Examine each line of the data. Copy those that contain the string "labels".

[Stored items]
┄┄┄┄┄┄┄┄┄┄
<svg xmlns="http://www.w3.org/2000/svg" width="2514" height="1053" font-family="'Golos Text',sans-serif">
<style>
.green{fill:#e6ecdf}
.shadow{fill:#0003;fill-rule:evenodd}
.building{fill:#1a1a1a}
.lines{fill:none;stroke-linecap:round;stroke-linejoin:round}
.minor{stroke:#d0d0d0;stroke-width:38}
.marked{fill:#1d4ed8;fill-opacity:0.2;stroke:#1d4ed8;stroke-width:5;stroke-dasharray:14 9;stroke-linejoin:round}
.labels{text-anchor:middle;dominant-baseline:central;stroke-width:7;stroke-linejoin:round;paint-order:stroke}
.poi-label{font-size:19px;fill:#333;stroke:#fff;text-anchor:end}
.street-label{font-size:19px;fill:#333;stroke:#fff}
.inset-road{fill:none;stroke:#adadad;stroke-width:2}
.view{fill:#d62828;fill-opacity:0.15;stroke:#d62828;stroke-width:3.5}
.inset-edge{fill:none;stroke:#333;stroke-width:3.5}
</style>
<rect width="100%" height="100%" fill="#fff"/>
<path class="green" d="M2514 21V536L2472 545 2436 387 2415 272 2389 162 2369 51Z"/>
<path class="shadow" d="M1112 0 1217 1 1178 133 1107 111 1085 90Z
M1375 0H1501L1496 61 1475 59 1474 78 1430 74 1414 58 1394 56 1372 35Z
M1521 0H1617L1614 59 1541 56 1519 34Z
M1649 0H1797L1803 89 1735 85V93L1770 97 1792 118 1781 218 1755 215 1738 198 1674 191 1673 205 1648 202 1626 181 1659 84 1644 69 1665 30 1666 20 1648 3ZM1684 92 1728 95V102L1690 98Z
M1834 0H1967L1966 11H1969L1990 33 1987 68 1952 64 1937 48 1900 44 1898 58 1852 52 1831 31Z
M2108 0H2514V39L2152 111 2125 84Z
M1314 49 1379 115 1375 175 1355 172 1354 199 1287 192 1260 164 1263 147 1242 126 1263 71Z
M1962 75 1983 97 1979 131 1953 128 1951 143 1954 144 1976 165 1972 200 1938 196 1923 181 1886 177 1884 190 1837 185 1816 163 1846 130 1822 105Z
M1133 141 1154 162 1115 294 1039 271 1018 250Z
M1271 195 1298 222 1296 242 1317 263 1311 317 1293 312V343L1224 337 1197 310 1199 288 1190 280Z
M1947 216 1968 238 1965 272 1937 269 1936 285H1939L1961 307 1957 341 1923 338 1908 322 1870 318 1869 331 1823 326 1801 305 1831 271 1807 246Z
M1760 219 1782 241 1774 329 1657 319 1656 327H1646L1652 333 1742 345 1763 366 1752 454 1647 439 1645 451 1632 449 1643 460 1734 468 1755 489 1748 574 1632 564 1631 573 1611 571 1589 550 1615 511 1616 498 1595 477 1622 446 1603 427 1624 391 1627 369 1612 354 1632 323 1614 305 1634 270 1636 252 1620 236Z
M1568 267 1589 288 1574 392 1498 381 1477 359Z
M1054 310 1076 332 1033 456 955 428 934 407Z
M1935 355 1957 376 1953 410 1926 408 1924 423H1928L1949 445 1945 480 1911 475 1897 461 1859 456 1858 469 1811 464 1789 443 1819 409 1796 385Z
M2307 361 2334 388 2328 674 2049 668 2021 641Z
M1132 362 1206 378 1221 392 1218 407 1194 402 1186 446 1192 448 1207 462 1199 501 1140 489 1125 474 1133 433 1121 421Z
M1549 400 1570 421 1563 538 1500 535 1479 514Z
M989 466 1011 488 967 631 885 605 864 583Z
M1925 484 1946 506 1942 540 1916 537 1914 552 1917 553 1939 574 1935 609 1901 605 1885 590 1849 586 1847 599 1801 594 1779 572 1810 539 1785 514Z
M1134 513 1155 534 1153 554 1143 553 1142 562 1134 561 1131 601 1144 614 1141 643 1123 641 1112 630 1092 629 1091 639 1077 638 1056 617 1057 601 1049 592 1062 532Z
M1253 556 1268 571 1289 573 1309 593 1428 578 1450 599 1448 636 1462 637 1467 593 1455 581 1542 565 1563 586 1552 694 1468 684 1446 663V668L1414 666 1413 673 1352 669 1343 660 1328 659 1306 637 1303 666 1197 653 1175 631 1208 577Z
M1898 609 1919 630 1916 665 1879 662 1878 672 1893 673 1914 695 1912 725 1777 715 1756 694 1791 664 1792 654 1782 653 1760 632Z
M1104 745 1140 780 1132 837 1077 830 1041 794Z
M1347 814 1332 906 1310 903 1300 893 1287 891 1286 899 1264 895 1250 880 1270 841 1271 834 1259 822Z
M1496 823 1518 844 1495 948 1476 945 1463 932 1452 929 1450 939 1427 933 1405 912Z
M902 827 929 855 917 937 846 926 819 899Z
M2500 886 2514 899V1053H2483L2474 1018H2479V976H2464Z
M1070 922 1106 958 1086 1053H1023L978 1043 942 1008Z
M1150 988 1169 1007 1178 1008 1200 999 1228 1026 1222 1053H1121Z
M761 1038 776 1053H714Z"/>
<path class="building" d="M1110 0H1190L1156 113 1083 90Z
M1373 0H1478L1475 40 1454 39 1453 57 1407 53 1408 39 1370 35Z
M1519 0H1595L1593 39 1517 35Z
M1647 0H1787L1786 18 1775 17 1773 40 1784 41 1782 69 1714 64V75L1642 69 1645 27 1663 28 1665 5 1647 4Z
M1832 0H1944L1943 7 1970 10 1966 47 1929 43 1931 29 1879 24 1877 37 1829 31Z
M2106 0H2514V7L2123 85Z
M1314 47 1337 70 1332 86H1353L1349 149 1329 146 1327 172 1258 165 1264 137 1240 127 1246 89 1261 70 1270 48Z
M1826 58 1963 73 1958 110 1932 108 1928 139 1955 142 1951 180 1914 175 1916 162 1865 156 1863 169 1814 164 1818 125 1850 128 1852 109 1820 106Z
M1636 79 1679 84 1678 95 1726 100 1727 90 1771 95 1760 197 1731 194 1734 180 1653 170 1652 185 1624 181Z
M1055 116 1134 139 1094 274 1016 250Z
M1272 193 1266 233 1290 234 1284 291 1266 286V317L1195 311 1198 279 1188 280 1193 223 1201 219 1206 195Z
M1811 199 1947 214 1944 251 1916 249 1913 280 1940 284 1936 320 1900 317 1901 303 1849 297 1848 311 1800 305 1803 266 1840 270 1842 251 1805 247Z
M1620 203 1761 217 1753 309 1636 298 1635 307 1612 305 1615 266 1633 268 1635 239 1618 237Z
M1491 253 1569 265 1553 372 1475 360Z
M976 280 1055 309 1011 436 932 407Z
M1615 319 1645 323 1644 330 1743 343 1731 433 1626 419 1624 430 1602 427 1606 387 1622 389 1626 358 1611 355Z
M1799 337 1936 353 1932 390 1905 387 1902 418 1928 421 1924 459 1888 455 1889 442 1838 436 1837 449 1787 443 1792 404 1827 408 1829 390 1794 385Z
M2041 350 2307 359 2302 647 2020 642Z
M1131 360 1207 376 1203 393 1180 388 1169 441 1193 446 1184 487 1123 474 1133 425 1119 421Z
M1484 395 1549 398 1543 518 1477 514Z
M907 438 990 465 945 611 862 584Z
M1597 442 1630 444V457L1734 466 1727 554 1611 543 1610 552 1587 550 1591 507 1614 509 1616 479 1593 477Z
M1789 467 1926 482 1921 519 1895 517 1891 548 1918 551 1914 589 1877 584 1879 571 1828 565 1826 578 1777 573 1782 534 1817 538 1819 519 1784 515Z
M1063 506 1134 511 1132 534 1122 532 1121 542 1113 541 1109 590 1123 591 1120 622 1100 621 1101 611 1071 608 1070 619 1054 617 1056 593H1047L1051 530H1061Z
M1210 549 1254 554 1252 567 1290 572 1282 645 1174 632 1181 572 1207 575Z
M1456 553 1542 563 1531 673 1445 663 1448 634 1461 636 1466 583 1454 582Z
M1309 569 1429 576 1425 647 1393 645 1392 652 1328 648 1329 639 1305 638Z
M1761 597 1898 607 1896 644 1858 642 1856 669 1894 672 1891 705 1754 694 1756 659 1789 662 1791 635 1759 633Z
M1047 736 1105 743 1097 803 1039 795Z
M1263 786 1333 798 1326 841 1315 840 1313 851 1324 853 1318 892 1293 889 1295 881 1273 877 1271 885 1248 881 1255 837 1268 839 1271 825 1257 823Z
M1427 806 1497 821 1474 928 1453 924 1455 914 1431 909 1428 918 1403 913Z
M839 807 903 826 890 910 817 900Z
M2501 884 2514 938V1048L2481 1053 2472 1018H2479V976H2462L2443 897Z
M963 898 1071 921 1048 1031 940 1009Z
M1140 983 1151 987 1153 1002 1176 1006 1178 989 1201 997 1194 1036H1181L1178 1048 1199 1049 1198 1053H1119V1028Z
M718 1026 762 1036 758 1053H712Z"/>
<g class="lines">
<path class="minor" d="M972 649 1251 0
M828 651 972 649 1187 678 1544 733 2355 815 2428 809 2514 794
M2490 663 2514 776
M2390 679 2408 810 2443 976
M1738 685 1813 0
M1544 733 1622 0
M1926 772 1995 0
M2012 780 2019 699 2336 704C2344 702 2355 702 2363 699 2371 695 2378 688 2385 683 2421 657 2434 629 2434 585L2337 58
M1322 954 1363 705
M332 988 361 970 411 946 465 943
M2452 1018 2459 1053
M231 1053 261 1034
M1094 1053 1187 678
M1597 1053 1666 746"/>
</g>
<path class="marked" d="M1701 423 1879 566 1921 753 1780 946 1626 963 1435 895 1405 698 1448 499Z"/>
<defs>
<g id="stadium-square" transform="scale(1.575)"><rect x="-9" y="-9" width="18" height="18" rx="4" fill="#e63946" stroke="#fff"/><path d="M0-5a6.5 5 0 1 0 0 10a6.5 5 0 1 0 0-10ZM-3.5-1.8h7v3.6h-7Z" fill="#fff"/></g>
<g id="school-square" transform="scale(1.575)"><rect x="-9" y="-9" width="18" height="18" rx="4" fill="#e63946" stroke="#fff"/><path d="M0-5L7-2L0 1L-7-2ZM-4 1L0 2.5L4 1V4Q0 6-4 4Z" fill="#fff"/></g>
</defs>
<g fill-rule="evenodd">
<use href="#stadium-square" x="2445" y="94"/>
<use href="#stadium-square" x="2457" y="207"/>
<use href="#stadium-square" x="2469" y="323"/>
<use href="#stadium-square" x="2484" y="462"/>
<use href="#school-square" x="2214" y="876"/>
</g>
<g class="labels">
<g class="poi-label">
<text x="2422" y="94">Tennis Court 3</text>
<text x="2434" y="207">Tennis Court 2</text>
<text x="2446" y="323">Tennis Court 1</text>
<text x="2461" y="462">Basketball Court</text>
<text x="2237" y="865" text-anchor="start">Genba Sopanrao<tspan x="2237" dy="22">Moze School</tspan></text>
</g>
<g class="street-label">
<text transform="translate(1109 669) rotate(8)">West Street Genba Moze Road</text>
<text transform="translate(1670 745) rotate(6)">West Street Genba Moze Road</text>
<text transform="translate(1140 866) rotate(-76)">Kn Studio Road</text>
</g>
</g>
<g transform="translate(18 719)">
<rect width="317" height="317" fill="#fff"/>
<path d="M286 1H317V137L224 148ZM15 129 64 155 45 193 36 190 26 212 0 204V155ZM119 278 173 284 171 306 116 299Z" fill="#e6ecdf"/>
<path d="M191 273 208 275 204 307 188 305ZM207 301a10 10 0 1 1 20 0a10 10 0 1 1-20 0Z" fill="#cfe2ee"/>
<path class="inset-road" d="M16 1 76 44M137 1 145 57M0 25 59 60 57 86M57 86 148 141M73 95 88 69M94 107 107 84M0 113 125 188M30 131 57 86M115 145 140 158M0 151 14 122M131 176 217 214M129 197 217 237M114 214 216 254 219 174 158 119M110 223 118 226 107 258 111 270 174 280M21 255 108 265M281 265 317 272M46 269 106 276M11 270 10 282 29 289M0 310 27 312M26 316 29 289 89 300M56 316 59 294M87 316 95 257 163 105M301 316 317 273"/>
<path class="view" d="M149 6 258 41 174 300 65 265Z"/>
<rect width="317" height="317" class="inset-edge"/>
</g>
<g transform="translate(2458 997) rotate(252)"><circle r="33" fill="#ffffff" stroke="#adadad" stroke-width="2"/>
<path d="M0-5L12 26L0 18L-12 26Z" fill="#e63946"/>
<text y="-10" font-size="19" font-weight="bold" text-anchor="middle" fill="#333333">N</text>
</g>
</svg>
┄┄┄┄┄┄┄┄┄┄
▶ [Task response]:
.labels{text-anchor:middle;dominant-baseline:central;stroke-width:7;stroke-linejoin:round;paint-order:stroke}
<g class="labels">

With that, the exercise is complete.